You can shrink an MDF file using:
USE [Databasename]
GO
DBCC SHRINKDATABASE(N'Databasename' )
GO
and you can shrink an LDF file using:
USE Data base
GO
DBCC SHRINKFILE(databsename_Log, 1)
GO
For what you want to do, I would recommend the following (which is pretty much what you were thinking).
1> Create history tables for the historic data you have - keep the schemas as similar as possible. Split up by some logical grouping (such as year/month) based on how they are going to be queried (say you need to report with in month/year as well as all). Do not worry about the table size of the splits unless they are getting into the TB size range (your dbms should handle it) just make sure that they are appropriately indexed for the queries that need to be run. You should consider putting these onto a different disk to the active data if performance is an issue.
2> Create a routine to move data from the active table to the relevant historic table. Run this periodically. As a practice rebuild the indexes on the table that has had the data removed from it, and maybe update the table statistics. Easiest way to do this is to write a sql script.

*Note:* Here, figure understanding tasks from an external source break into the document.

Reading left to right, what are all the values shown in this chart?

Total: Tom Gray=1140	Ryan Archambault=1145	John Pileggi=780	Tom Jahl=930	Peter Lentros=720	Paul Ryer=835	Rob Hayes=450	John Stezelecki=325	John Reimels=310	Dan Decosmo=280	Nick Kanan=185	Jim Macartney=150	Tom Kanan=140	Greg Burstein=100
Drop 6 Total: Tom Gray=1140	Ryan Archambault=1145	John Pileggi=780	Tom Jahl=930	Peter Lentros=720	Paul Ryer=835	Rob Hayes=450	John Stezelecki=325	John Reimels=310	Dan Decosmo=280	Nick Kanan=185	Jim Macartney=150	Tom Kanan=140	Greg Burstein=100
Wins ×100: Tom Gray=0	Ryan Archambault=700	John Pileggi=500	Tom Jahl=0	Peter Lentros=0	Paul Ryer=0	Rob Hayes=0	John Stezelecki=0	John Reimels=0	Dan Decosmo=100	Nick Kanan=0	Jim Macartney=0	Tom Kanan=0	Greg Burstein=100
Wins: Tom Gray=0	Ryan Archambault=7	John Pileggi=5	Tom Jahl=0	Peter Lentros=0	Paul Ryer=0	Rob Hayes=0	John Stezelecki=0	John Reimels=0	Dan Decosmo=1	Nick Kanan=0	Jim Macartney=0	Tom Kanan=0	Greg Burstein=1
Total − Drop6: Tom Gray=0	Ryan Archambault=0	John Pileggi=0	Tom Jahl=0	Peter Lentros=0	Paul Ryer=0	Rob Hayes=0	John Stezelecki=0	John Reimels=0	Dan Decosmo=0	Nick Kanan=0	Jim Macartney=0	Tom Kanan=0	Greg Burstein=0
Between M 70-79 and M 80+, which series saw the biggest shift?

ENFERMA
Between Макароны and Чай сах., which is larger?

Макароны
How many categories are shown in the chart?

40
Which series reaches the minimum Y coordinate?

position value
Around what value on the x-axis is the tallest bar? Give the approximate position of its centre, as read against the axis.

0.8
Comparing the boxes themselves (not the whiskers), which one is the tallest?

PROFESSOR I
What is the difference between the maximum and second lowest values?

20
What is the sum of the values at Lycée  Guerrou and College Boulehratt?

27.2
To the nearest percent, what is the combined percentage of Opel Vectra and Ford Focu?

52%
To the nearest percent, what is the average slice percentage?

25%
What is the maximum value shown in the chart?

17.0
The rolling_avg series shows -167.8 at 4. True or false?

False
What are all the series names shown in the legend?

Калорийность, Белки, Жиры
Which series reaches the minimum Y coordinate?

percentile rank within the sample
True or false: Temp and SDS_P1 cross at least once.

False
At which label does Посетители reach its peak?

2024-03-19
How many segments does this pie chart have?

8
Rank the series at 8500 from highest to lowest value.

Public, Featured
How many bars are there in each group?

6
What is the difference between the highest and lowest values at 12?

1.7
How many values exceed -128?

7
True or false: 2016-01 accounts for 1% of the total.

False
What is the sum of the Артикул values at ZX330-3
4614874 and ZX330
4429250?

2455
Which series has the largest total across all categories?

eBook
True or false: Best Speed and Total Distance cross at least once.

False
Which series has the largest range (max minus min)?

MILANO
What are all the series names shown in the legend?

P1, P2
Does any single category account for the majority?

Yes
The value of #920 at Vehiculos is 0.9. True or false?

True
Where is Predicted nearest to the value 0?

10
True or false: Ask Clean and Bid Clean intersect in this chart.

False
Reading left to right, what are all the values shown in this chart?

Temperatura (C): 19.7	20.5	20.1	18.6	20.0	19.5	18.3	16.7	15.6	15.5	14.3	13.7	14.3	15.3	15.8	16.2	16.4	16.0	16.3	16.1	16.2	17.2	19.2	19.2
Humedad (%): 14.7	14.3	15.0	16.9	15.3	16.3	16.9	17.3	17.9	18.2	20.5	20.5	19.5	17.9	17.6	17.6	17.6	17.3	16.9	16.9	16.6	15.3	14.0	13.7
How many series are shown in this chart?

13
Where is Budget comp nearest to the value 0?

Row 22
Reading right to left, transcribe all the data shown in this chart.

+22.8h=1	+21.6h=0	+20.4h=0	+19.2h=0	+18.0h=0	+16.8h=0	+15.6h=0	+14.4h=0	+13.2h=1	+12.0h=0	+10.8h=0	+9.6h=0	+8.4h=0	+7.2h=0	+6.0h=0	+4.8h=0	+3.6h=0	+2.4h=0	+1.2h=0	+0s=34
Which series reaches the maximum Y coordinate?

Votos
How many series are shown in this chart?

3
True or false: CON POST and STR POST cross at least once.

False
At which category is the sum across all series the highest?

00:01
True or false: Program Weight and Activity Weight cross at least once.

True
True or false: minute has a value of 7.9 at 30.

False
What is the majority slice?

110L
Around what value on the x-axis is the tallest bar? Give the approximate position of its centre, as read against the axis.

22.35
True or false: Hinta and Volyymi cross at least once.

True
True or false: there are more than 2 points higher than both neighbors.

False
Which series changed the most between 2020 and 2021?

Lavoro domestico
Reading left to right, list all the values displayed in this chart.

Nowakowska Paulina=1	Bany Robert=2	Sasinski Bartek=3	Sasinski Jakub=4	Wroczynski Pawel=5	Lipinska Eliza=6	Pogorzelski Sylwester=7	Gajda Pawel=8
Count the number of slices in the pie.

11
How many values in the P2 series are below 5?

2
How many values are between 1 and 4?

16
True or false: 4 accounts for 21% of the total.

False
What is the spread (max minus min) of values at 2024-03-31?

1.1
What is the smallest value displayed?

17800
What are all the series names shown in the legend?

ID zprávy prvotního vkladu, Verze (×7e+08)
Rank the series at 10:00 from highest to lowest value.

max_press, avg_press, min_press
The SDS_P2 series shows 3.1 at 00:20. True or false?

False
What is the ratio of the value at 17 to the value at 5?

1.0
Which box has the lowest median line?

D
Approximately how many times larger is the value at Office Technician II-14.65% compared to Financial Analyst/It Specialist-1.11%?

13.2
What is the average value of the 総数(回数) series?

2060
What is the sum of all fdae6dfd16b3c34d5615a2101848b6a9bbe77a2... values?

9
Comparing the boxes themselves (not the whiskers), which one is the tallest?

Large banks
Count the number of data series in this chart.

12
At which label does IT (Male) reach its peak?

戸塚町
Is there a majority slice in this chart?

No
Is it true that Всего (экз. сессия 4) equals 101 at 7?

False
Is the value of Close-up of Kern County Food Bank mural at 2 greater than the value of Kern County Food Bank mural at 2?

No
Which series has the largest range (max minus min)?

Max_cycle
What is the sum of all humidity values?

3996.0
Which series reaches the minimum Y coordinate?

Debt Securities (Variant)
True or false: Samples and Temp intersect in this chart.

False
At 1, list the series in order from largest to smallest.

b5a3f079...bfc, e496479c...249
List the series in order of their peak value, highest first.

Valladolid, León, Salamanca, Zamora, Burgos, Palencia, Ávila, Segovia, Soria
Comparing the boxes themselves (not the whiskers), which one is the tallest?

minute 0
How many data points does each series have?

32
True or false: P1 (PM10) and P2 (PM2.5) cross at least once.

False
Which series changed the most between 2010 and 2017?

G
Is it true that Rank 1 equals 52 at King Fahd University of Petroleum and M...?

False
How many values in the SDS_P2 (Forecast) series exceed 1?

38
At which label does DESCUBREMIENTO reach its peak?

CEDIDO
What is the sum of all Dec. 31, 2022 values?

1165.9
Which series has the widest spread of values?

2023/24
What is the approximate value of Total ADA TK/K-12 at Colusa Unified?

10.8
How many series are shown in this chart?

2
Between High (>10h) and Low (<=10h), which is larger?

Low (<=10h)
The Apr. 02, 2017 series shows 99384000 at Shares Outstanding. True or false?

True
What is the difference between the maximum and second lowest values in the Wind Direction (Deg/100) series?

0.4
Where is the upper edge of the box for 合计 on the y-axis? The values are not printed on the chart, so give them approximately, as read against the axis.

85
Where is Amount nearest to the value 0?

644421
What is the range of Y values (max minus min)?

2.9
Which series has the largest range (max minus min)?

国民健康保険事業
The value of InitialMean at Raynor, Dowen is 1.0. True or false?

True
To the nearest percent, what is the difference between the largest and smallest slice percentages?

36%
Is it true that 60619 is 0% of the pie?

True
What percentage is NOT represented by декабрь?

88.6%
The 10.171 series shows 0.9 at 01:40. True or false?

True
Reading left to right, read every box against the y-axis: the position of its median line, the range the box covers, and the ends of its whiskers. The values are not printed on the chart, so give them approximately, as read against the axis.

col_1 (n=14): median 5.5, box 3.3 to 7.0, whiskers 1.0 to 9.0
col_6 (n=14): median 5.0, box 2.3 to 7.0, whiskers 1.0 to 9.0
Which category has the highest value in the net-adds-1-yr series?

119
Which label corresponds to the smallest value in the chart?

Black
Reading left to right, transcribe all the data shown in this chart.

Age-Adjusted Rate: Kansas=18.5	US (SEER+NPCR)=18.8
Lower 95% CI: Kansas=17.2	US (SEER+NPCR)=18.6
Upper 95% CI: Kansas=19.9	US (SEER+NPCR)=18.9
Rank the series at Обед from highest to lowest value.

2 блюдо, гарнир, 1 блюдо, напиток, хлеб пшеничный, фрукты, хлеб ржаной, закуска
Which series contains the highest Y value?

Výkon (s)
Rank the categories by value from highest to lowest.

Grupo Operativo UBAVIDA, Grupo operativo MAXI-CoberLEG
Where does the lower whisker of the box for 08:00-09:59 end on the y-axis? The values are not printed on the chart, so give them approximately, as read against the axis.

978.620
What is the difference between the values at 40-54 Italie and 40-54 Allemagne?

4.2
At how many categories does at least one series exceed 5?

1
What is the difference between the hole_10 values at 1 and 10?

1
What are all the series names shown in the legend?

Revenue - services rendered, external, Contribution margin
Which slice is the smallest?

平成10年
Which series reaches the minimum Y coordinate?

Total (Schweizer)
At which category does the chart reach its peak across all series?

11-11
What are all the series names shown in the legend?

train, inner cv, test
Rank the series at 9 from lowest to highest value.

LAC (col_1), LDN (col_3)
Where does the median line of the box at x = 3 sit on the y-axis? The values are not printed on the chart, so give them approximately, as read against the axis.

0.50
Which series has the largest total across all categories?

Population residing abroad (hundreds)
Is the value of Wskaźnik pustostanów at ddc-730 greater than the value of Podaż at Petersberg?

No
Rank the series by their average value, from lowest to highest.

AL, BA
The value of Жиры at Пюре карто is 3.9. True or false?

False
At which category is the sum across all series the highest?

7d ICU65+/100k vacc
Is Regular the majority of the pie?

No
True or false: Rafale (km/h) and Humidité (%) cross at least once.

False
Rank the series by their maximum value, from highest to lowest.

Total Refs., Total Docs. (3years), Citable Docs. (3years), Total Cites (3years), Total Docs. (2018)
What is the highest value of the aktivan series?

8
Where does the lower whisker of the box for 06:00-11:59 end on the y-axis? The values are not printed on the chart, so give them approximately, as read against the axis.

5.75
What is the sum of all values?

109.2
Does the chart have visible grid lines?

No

3> Consider the reporting you want to do. If you want to only have to deal with 1 table when writing queries, create a view that joins the archived tables together. Create indexes on all the tables to suite the view. This way if you want all the data, select from the view. If you want data from a specific year/month, query that table. The view will look something like:
create view view_all_data as
select "Jan12" as month,a.* from data_Jan12 a
union
select "Feb12" as month,b.* from data_Feb12 b
....
I am assuming here that the system is not a highly used transactional system and that you have windows of low usage to run the analysis queries. If you need to maintain high levels of performance, you may like to do the above in a separate database (separate hardware) and port across the new data that you get from backups.
Best Answer
Deleting data is easy from the syntax point of view, but that's not all there is.
DELETE FROM myTable WHERE someDate < deletionDate
might give you a few nasty suprises.Constraints might block you from doing a delete. A textbook example is a foreign key constraint between customer and order tables. Deleting a customer is not allowed as long as there are orders. If it would, you would end up having orders not linked to a customer. In order to overcome this kind of limitations, you must understand the database schema and start deleting from the right table first (or rely to constraint to use
ON DELETE CASCADE
.)Don't underestimate the performance effects. If you are lacking proper indexing (or have overextensive indexing), deleting records might generate serious a performance hit by creating lots of unnecessary index updates and/or full table scans. In addition, write locks will cause overall performance hits for any operations from the affected tables.
Transaction log management is a common gotcha. Pruning a lot of data will generate lots of transactions and you log files will go sky high. As a best practice, break the delete operations in batches. Aaron's blog has detailed discussion about the issue.